Could you reproduce the listing below verbatim, line for line, leaving out the pictures?

[Material provided Boundary: Start]

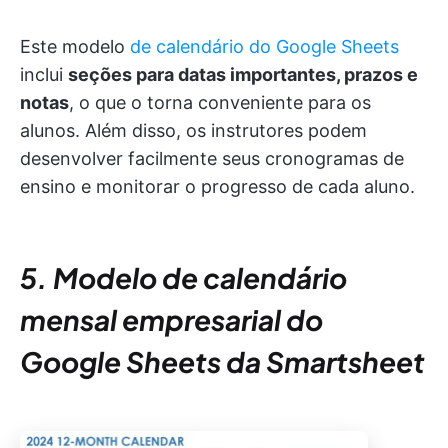
Este modelo
de calendário do Google Sheets
inclui
seções para datas importantes, prazos e
notas
, o que o torna conveniente para os
alunos. Além disso, os instrutores podem
desenvolver facilmente seus cronogramas de
ensino e monitorar o progresso de cada aluno.
5. Modelo de calendário
mensal empresarial do
Google Sheets da Smartsheet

[Material provided Boundary: End]

:: Answer box ::
Este modelo
de calendário do Google Sheets
inclui
seções para datas importantes, prazos e
notas
, o que o torna conveniente para os
alunos. Além disso, os instrutores podem
desenvolver facilmente seus cronogramas de
ensino e monitorar o progresso de cada aluno.
5. Modelo de calendário
mensal empresarial do
Google Sheets da Smartsheet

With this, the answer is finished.